Recipe Database

Welcome to the Intervale Food Hub recipe collection! Our goal is to inspire you to cook delicious food at home using the best seasonal ingredients. Every week, we find a handful of recipes to use with the ingredients that we're delivering that week, so our collection is constantly changing and growing. 

Hot Pepper Relish

20130522-253262-hot-pepper-relish-thumb-625xauto-328048.jpg

From Joshua Bousel for Serious Eats; adjustments made for Intervale Food Hub members

Ingredients

  • 1/2 pound hot green peppers (such as jalapeños or serranos), stemmed, seeds removed for a more mild relish
  • 1/2 pound hot red peppers (such as fresnos or cherry peppers), stemmed, seeds removed for a more mild relish
  • 1/2 pound yellow onions, roughly chopped
  • 1 tablespoon kosher salt
  • 1/2 cup cider vinegar
  • 1/4 cup white sugar

Directions

  1. Place peppers and onions in workbowl of a food processor fitted with steel blade. Pulse until peppers and onion are finely chopped.

  2. Transfer pepper mixture to a fine mesh strainer set inside a bowl. Stir in salt and let sit for 2-3 hours. Rinse under cold water and strain, pushing vegetables against side of the strainer using a rubber spatula to remove as much water as possible.
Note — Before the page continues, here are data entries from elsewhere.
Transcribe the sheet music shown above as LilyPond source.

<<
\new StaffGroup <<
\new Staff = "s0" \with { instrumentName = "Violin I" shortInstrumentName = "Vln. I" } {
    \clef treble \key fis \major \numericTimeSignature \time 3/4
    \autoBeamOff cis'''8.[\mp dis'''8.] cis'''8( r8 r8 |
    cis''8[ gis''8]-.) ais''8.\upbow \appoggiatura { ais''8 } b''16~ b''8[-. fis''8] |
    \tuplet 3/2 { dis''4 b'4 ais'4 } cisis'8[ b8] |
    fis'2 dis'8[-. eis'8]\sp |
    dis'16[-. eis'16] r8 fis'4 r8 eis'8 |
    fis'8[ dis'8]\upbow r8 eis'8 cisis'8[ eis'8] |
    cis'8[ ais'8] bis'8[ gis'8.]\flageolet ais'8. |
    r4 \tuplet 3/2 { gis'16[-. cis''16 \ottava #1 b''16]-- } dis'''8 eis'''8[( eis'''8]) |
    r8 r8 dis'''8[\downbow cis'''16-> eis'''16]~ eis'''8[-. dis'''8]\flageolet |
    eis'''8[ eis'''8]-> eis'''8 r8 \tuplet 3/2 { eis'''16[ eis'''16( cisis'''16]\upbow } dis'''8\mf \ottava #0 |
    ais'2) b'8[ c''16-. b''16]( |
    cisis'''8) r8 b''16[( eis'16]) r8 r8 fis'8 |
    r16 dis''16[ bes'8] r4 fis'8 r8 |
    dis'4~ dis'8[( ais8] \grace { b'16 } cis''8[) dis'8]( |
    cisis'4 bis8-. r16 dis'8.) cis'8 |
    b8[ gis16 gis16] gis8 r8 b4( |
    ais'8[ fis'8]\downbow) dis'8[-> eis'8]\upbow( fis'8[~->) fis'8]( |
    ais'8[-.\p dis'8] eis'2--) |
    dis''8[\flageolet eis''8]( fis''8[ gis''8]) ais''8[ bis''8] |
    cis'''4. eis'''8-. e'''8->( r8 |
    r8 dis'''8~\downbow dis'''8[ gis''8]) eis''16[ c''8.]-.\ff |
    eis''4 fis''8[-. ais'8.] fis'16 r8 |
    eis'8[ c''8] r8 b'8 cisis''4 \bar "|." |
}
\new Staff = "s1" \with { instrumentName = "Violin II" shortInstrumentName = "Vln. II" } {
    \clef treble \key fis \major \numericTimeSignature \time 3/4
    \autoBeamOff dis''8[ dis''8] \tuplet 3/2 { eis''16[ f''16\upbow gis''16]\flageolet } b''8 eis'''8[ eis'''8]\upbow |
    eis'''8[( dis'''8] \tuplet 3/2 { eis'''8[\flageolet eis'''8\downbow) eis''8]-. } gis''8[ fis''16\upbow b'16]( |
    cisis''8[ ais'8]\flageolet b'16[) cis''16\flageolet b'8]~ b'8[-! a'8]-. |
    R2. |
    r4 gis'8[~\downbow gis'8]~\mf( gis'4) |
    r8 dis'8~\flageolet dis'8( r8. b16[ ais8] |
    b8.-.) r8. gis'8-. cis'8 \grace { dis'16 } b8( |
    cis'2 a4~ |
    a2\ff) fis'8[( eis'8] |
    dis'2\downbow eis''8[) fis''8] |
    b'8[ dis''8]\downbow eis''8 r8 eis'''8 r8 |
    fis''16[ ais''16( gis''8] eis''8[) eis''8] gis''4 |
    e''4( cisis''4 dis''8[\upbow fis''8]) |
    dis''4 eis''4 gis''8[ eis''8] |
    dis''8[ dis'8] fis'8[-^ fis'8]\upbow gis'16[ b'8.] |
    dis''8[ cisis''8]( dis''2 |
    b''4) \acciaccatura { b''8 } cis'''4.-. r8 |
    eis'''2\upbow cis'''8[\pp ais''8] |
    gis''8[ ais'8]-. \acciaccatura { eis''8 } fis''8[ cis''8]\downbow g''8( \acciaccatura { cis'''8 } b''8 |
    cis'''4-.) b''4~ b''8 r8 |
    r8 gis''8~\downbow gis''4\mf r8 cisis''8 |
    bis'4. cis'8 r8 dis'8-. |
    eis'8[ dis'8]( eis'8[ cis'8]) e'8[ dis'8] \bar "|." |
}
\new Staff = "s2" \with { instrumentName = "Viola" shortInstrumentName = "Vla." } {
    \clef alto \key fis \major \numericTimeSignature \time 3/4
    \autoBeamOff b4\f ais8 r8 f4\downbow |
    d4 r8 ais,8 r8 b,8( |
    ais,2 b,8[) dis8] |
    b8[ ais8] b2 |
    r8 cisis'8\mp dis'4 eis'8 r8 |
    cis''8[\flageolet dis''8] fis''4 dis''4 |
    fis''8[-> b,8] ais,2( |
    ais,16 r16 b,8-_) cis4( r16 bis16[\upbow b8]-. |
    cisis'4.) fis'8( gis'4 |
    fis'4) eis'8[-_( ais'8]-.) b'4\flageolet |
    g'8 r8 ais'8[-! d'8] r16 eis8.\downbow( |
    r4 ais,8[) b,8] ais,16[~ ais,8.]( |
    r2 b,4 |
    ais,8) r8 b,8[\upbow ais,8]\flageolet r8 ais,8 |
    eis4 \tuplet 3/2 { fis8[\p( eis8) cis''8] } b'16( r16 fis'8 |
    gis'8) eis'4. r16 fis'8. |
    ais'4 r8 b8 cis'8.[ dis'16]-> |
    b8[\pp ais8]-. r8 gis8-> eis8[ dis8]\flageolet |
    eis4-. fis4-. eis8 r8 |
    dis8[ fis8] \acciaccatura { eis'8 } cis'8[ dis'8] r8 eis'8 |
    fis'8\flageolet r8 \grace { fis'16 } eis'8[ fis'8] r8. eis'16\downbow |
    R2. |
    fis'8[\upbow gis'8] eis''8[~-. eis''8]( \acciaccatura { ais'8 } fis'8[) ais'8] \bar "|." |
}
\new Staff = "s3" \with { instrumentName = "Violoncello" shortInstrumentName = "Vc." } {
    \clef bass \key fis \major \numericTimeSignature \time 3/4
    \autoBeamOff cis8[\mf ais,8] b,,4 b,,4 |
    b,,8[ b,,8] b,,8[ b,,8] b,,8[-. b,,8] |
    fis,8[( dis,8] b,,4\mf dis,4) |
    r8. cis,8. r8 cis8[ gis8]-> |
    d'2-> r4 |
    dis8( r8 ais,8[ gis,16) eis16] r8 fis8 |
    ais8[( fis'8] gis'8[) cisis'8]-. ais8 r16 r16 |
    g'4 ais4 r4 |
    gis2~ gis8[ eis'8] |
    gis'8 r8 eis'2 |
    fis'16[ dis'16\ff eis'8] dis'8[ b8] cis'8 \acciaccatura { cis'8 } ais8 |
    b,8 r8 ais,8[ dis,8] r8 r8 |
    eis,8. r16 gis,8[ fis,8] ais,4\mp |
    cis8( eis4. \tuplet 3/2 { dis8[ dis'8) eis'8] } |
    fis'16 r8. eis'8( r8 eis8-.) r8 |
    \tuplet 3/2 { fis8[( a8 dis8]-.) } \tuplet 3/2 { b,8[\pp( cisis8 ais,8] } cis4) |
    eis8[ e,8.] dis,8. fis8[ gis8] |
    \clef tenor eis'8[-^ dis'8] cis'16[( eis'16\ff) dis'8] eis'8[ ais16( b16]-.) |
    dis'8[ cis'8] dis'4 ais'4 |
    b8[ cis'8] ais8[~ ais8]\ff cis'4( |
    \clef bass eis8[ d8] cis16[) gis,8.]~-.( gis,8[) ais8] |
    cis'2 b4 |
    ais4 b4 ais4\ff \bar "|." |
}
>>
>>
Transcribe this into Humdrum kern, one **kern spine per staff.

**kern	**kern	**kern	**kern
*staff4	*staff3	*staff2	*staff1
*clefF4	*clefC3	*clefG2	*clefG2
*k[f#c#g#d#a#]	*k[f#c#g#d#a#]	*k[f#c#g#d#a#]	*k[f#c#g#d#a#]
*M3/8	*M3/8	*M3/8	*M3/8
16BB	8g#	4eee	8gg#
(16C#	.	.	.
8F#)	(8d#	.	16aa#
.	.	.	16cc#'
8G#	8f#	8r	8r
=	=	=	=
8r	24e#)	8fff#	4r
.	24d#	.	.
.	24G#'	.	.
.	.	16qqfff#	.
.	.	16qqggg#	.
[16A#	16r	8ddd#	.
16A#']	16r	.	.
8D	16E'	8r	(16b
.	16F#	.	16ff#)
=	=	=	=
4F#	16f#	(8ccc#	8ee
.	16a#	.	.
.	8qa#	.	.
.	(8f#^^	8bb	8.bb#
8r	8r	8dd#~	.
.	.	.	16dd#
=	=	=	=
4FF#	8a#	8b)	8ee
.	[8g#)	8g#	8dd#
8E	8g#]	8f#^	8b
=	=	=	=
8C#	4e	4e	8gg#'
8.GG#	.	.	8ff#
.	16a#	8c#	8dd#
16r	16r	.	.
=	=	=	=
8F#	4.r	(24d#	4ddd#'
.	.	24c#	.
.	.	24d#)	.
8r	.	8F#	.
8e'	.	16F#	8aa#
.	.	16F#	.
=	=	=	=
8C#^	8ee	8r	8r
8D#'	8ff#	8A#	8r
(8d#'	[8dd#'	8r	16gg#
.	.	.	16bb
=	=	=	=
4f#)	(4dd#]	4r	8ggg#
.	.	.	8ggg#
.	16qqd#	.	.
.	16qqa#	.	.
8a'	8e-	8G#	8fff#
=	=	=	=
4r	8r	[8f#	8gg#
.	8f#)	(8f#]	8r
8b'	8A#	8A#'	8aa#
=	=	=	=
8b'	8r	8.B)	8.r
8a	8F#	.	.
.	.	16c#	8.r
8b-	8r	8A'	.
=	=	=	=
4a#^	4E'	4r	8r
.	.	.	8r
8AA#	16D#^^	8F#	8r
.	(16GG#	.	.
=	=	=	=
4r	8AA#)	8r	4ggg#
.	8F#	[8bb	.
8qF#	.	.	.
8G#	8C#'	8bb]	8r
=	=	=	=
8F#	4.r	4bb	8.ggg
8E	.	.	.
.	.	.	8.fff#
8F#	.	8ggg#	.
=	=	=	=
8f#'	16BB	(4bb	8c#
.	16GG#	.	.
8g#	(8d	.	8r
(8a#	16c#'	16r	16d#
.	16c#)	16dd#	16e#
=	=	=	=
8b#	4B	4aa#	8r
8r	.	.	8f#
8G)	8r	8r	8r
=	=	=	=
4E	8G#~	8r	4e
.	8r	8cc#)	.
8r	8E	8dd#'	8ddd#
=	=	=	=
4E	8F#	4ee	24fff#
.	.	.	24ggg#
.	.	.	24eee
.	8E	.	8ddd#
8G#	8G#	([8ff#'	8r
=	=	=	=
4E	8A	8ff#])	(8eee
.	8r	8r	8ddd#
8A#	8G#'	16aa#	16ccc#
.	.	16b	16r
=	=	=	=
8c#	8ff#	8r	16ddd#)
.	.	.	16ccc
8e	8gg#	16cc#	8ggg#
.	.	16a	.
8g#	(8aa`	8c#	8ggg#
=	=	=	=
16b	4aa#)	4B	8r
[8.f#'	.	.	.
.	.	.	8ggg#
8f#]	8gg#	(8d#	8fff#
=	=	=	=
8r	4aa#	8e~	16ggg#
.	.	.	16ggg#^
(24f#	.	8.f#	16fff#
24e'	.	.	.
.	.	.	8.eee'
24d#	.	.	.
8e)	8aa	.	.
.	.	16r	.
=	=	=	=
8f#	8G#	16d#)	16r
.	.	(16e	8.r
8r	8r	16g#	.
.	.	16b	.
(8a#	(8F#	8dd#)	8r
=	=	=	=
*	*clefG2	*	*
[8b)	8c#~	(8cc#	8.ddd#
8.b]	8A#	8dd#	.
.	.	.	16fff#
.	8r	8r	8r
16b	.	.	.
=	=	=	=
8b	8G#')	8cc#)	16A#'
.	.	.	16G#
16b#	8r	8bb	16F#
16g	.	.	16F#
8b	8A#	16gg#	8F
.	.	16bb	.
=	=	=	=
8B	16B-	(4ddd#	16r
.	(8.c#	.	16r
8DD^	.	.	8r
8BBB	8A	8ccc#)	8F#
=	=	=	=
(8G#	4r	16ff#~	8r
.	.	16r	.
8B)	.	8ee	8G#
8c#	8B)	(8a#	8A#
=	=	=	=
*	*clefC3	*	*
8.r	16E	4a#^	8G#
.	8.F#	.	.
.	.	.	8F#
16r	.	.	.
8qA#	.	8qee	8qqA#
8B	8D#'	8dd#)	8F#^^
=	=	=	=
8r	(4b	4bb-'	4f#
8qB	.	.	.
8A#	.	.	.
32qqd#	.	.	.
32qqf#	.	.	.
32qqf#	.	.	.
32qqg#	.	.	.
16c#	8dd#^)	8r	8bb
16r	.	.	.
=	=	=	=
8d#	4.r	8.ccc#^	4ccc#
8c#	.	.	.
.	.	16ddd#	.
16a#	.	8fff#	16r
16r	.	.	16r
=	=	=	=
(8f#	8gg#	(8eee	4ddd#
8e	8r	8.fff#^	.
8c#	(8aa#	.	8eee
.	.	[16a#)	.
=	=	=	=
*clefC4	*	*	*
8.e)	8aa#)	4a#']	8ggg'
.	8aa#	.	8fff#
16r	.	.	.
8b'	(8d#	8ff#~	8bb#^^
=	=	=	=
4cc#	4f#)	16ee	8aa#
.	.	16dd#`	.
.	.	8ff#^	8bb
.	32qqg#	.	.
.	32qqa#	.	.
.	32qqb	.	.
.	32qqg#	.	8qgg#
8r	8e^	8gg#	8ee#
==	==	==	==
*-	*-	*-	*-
  3. In a medium saucepan, bring vinegar and sugar to a boil over medium high heat, stirring to dissolve to sugar. Add in pepper mixture, reduce heat to medium-low, and simmer for 10 minutes, stirring occasionally. Remove from heat and let cool to room temperature. Transfer relish to an airtight container and store in refrigerator up to a month.